In Oklahoma, we find it best to plant our garlic in the fall, mulch it heavily and let it overwinter in the ground. Tom is usually the one who plants the garlic, but being that I was newly retired at the time, guess who was elected for the chore. I wrote an entry about it.
Here's what the bed in that entry looks like now.
You know the garlic is ready to harvest when the leaves start turning brown and dying, like you see above. And, because I was the one to plant it, guess who gets to harvest it this year!
It has rained quite a bit lately, so I found that harvesting it was easy. I just pulled it up. No shovel or digging was required. I harvested only the garlic in the far end of this bed and here is how much I got.

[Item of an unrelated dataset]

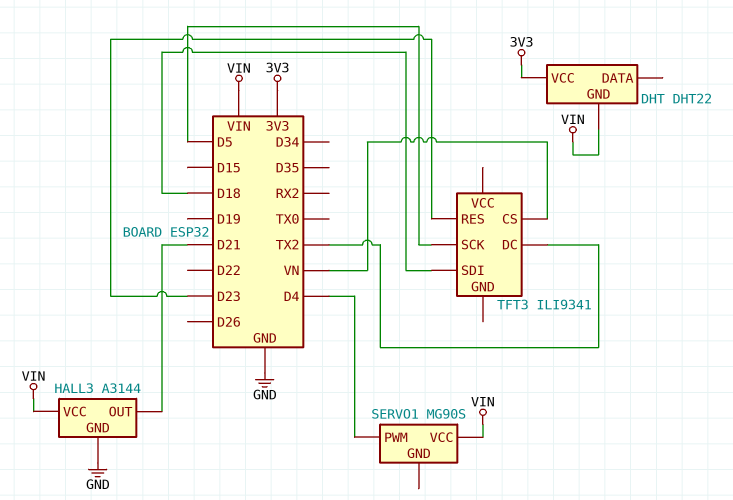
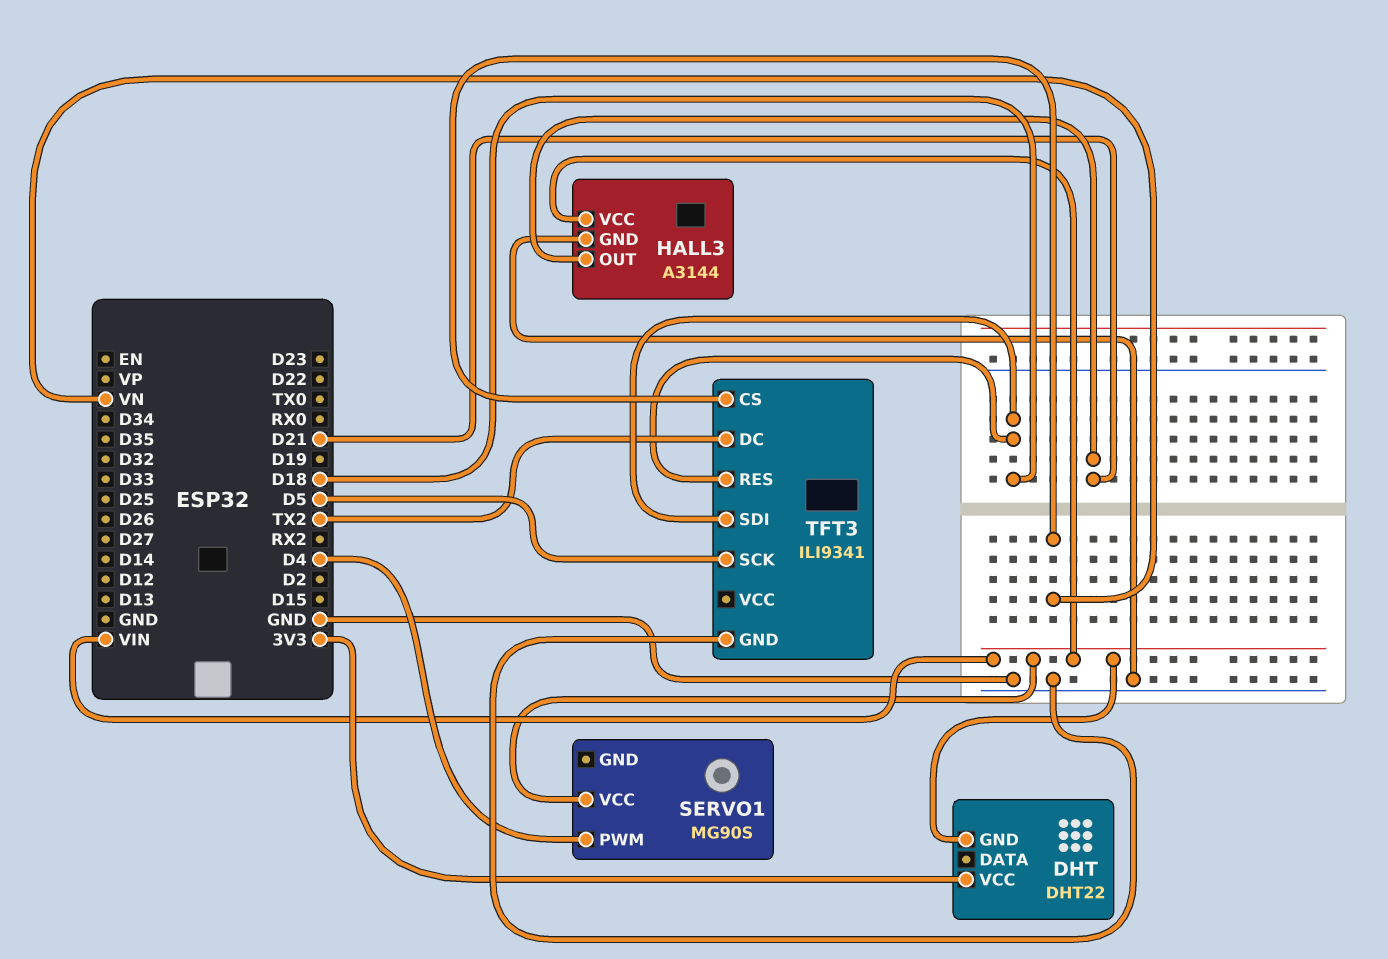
TFT3 pin GND: none -> GND
TFT3 pin RES: D23 -> D18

It was pretty muddy and dirty, so I took the hose and cleaned it up.
I really like the sprayer nozzle that you see in this picture. The red thing can be pushed forward to shut the water off and the end of the nozzle turns to create a variety of spray patterns, such as shower, soaker, jet, stream, etc.
Some of the garlic had seed heads, like this.
If left alone, the "ball" on the end would break open and create a flower from which seed would form. These are called "scapes" and we cut them off so that the plant will concentrate its energy into forming the root portion and not on making seed.
Garlic scapes have a mild garlic taste and are considered a delicacy in some areas. Only the 3 or 4 inches below the flower bud are eaten. This part of the stalk is fairly tender and can be chopped to be used in stir-fries and other recipes calling for garlic. One person that I know makes a sort of garlic "pesto" out of these.
Here's a closer look at one of the flower buds.
I cut the scapes off and put them in a jar of water on the kitchen counter. They made a rather attractive arrangement.
Now, I just need to get energetic and cook something using them. Oh, yes, and I still have to harvest the rest of that bed. Sigh.